Records for the exercise:

········

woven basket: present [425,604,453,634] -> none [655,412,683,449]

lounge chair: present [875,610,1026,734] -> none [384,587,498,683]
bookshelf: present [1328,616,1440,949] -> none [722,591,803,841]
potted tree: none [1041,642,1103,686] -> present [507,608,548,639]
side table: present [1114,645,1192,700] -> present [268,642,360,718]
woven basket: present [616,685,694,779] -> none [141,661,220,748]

········

Exercise aim: Using the material above, print word for word the lines from the one holding "bookshelf: present [1328,616,1440,949]" through the last line.

Response:
bookshelf: present [1328,616,1440,949] -> none [722,591,803,841]
potted tree: none [1041,642,1103,686] -> present [507,608,548,639]
side table: present [1114,645,1192,700] -> present [268,642,360,718]
woven basket: present [616,685,694,779] -> none [141,661,220,748]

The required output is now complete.